Are you a part of any extracurriculars (RSOs, societies, student leadership, teams, volunteerism, etc.) on or off campus? If so, what are they and what is your role?

Yes, I am the Online Editor for The Reflector! 

Have you received any honors or awards (from UIndy or from outside organizations)? If so, please tell us about them!

I have received the runner-up for the Dorlis Gott Armentrout Prize (Etchings Press), First Place Ferlini Nonfiction Essay Prize (English dept. awards), First Place Literary Essay Prize (UIndy English Dept. awards), and the SPJ Best in Journalism Award for Student Editorial Writing.

Are there any faculty or staff members who have significantly impacted your time at UIndy? If so, who are they and how did they influence you?

Rebecca McKanna has been a source of advice and inspiration for me. She has pushed me to become a better writer and editor. I admire her as an educator, writer, and person. 

Jeanne Criswell is an important part of The Reflector team who is retiring after this year. Without her, the paper wouldn’t be what it is today. She believes in her students and trusts them. I’m very thankful to have had many years with her before her retirement.

Liz Whiteacre is an extremely kind and encouraging person. She has sent many opportunities my way and is always a willing reference. Her enthusiasm for poetry and knowledge of the craft has greatly influenced my work.

How have UIndy’s resources helped you to succeed and pursue new opportunities?

The English Department faculty has been my best resource.
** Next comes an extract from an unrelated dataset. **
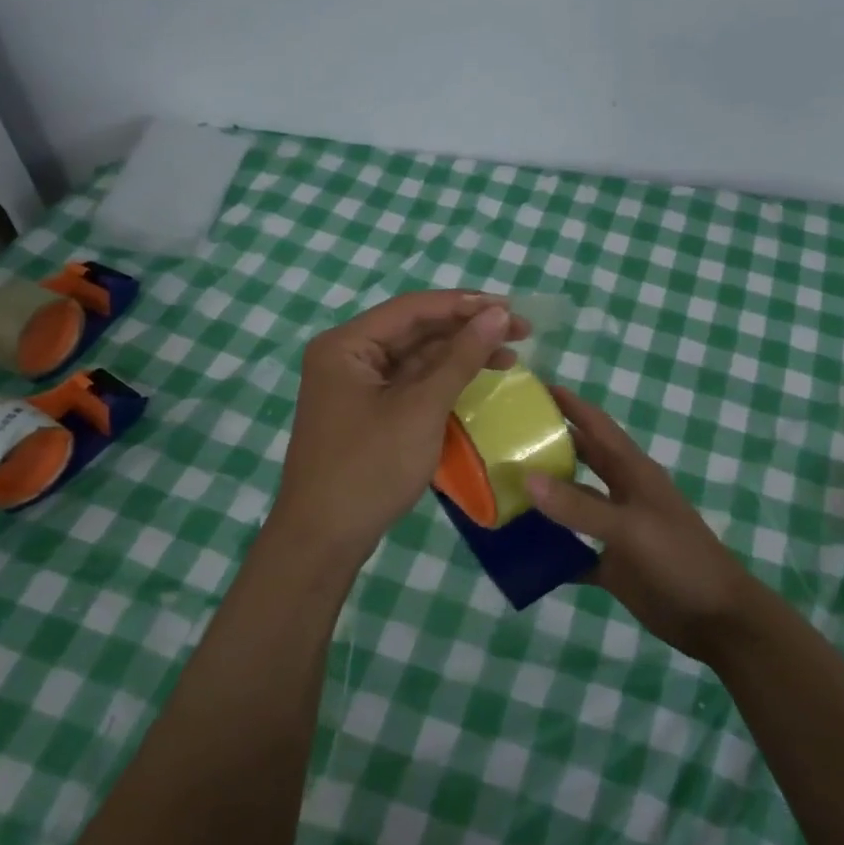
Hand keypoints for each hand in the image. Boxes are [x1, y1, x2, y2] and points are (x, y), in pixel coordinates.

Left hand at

My professors have always been supportive of my writing both inside and outside the classroom, sending opportunities my way and being enthusiastic references.

During your time at UIndy, did you have the opportunity to complete an internship or earn part-/full-time employment with an organization in your field? If so, what was it and how did it help you professionally?

I interned as a grant writer at The Children’s Museum in the summer of 2023. I got to write parts of grant proposals to large foundations for funding museum exhibits. Working with the team there gave me a passion for grant writing and making a difference in my community. It was an extremely fun and positive environment where I learned what I value in a job: enthusiasm, direction, and creativity. 

What are your plans after graduation?

I’m hoping to find a job here in Indianapolis and continue working on my creative writing. In a few years, I’d like to attend an MFA program.

What is one of your favorite memories from your time at UIndy? 

I’m really going to miss production Fridays on the newspaper, even though I’ve definitely complained about them. While the work can be tiring, I really enjoy spending that time with the other staff members. 

What advice would you give to incoming students?

Be open to trying new things and taking classes you usually wouldn’t. Use your spring term to learn about something outside of your major. You’re paying for an education, take advantage of the opportunities that come with it.